A special issue of Antioxidants (ISSN 2076-3921). This special issue belongs to the section "Health Outcomes of Antioxidants and Oxidative Stress".

Deadline for manuscript submissions: 30 August 2026 | Viewed by 10581

Special Issue Editors

Dr. Antonio Cilla

E-Mail Website
Guest Editor
Bionutest Research Group—Nutrition and Food Science Area, Faculty of Pharmacy and Food Sciences, University of Valencia, Av. Vicente Andrés Estellés s/n, 46100 Burjassot, Valencia, Spain
Interests: functional foods; bioactive compounds; antioxidant capacity; sterols; phytochemicals; bioaccessibility; bioavailability; bioactivity; cell cultures; chemoprevention; oxidative stress; eryptosis; food by-products
Special Issues, Collections and Topics in MDPI journals
Dr. Mussa Makran

E-Mail Website
Guest Editor Assistant
Nutrition Department, Faculty of Health Sciences, Fernando Pessoa Canarias University, Calle la Juventud s/n, 35450 Las Palmas, Spain
Interests: functional foods; bioactive compounds

Special Issue Information

Dear Colleagues,

Oxidative stress is a critical driver in the pathogenesis and progression of liver and gastrointestinal diseases, including nonalcoholic fatty liver disease, hepatocellular carcinoma, and inflammatory bowel diseases. Growing evidence highlights the potential of dietary interventions to modulate oxidative stress pathways, restore redox homeostasis, and slow or prevent disease progression. Bioactive dietary compounds with antioxidant properties act on multiple biological levels, influencing inflammatory signaling, mitochondrial function, endogenous antioxidant systems, and gut–liver axis communication.

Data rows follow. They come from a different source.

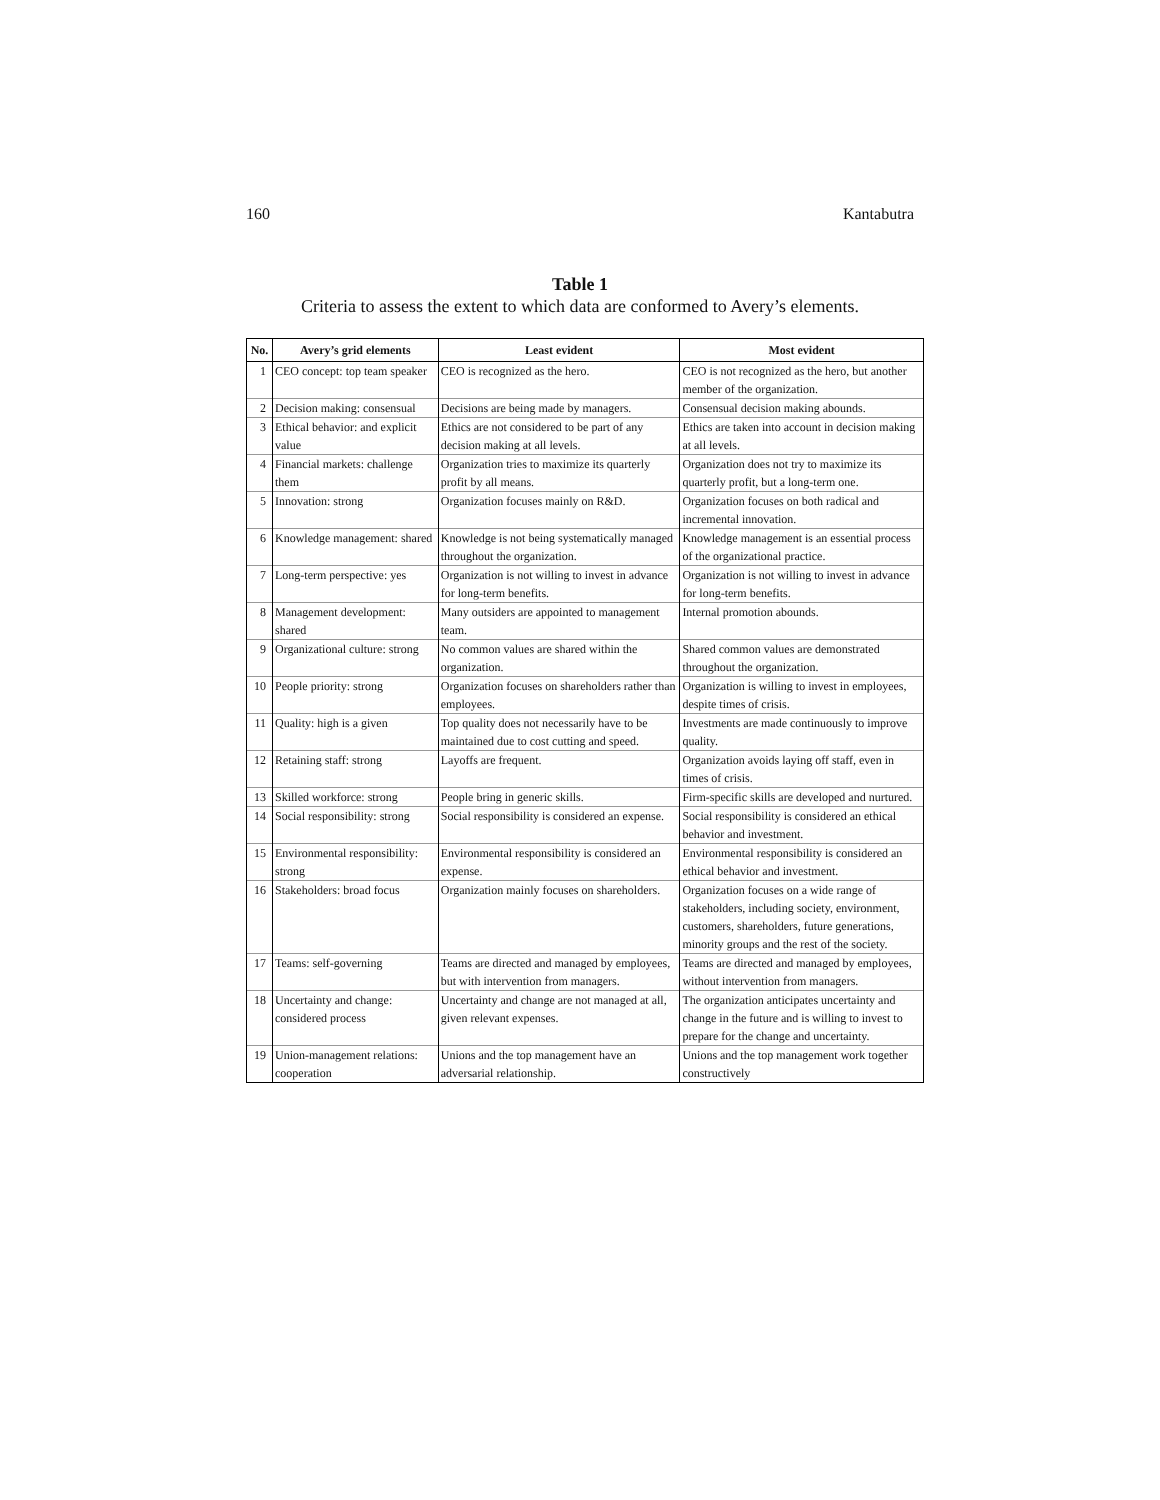160 Kantabutra
Table 1
Criteria to assess the extent to which data are conformed to Avery’s elements.
| No. | Avery’s grid elements | Least evident | Most evident |
| --- | --- | --- | --- |
| 1 | CEO concept: top team speaker | CEO is recognized as the hero. | CEO is not recognized as the hero, but another member of the organization. |
| 2 | Decision making: consensual | Decisions are being made by managers. | Consensual decision making abounds. |
| 3 | Ethical behavior: and explicit value | Ethics are not considered to be part of any decision making at all levels. | Ethics are taken into account in decision making at all levels. |
| 4 | Financial markets: challenge them | Organization tries to maximize its quarterly profit by all means. | Organization does not try to maximize its quarterly profit, but a long-term one. |
| 5 | Innovation: strong | Organization focuses mainly on R&D. | Organization focuses on both radical and incremental innovation. |
| 6 | Knowledge management: shared | Knowledge is not being systematically managed throughout the organization. | Knowledge management is an essential process of the organizational practice. |
| 7 | Long-term perspective: yes | Organization is not willing to invest in advance for long-term benefits. | Organization is not willing to invest in advance for long-term benefits. |
| 8 | Management development: shared | Many outsiders are appointed to management team. | Internal promotion abounds. |
| 9 | Organizational culture: strong | No common values are shared within the organization. | Shared common values are demonstrated throughout the organization. |
| 10 | People priority: strong | Organization focuses on shareholders rather than employees. | Organization is willing to invest in employees, despite times of crisis. |
| 11 | Quality: high is a given | Top quality does not necessarily have to be maintained due to cost cutting and speed. | Investments are made continuously to improve quality. |
| 12 | Retaining staff: strong | Layoffs are frequent. | Organization avoids laying off staff, even in times of crisis. |
| 13 | Skilled workforce: strong | People bring in generic skills. | Firm-specific skills are developed and nurtured. |
| 14 | Social responsibility: strong | Social responsibility is considered an expense. | Social responsibility is considered an ethical behavior and investment. |
| 15 | Environmental responsibility: strong | Environmental responsibility is considered an expense. | Environmental responsibility is considered an ethical behavior and investment. |
| 16 | Stakeholders: broad focus | Organization mainly focuses on shareholders. | Organization focuses on a wide range of stakeholders, including society, environment, customers, shareholders, future generations, minority groups and the rest of the society. |
| 17 | Teams: self-governing | Teams are directed and managed by employees, but with intervention from managers. | Teams are directed and managed by employees, without intervention from managers. |
| 18 | Uncertainty and change: considered process | Uncertainty and change are not managed at all, given relevant expenses. | The organization anticipates uncertainty and change in the future and is willing to invest to prepare for the change and uncertainty. |
| 19 | Union-management relations: cooperation | Unions and the top management have an adversarial relationship. | Unions and the top management work together constructively |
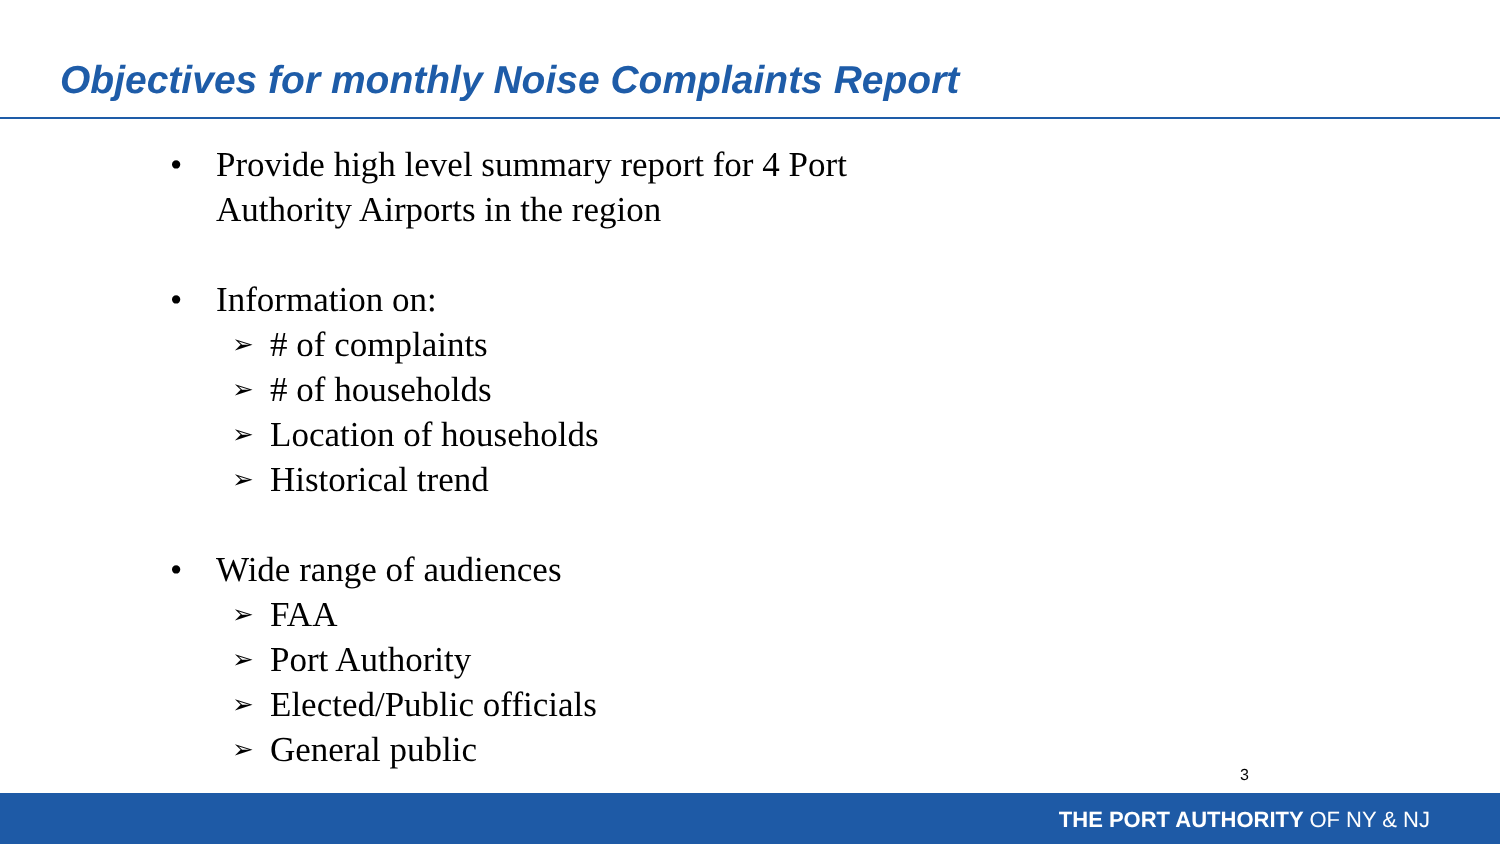Objectives for monthly Noise Complaints Report
• Provide high level summary report for 4 Port
Authority Airports in the region
• Information on:
➢ # of complaints
➢ # of households
➢ Location of households
➢ Historical trend
• Wide range of audiences
➢ FAA
➢ Port Authority
➢ Elected/Public officials
➢ General public
3
THE PORT AUTHORITY OF NY & NJ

This Special Issue aims to showcase innovative research on dietary strategies to mitigate oxidative stress and improve liver and gut health. We welcome original research articles and comprehensive reviews that investigate the molecular mechanisms by which dietary components attenuate oxidative damage. Topics of interest include the regulation of antioxidant defense networks, activation of redox-sensitive transcription factors, modulation of inflammatory pathways, and role of gut microbiota in maintaining redox balance across hepatic and intestinal systems.

Submissions may include preclinical models (cellular and animal) and human intervention studies. By bringing together mechanistic insights and translational findings, this Special Issue seeks to support the development of evidence-based dietary recommendations for the prevention and management of oxidative stress-related liver and gastrointestinal disorders.

Dr. Antonio Cilla
Guest Editor

Dr. Mussa Makran
Guest Editor Assistant

Manuscript Submission Information

Manuscripts should be submitted online at www.mdpi.com by registering and logging in to this website. Once you are registered, click here to go to the submission form. Manuscripts can be submitted until the deadline. All submissions that pass pre-check are peer-reviewed. Accepted papers will be published continuously in the journal (as soon as accepted) and will be listed together on the special issue website. Research articles, review articles as well as short communications are invited. For planned papers, a title and short abstract (about 250 words) can be sent to the Editorial Office for assessment.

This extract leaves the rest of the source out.